ぽんぽんぼん
「あっ、そだそだ。言い忘れる所だった!」
「何を?」
首を傾げる梶木君を前に、スカートのポケットに手を突っ込んで昨日梶木君から貸してもらった縞模様のハンカチを取り出した。
「これ、ありがとう!」
両手でハンカチを持って丁寧に差し出すが、梶木君はそれを受け取らない。というか、手すら出してくれない。
「別に返さなくても良いんだけど」
手も出さずにそうボソッと言う梶木君。
もしや、私が返してこないと思ってたから返さなくても良い物を選んで私に渡してたとか?

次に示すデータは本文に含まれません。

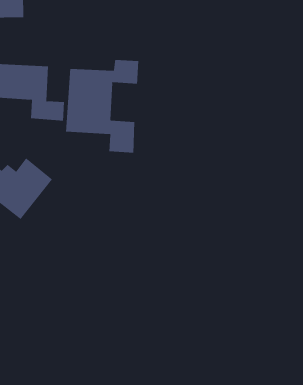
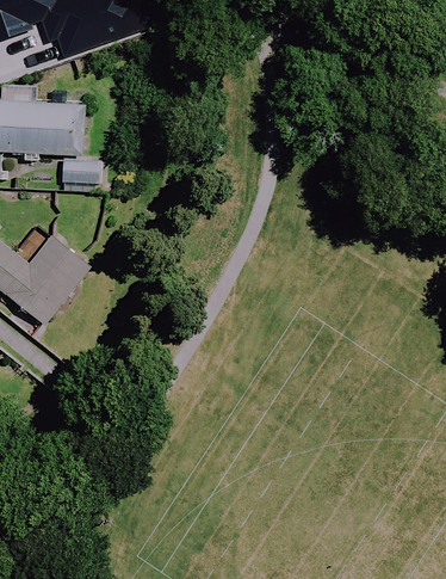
building: [65,59,139,153] -> none

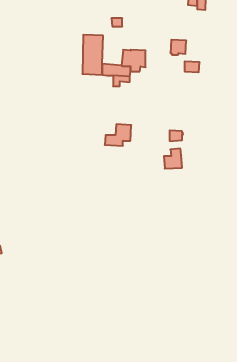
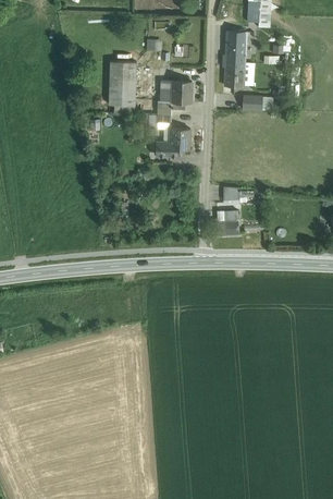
building: none -> [225,33,247,69]
building: [105,124,131,146] -> [156,129,190,157]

「えっ!借りたら返すよ、流石の私も!次いでに洗ってありますので!」
流石の私も人の物を借りパクなんてしないよ!
梶木君の物だぁって昨日はひたすら匂いを嗅いだけど。
あらぬ疑いを掛けられていた事にぷうっと頬を膨らませると、梶木君がそうじゃなくって…と声を漏らす。
その後に続いた言葉に目を丸くした。
「ハンカチ位あげるけど」
「も、貰えるの!?」
梶木君の口からさらっと『あげる』なんて言葉が出てくるなんて思ってもみなかった。
梶木君のハンカチ、欲しい!
貰えるのなら!
「別にそれ位良いけど」
「あ、ありがとう!」
まさかのオッケー!
何だか今日の梶木君はいつもより優しい気がする。
そう思って思わずへらっと頬が緩んだ時、別の考えが頭に浮かぶ。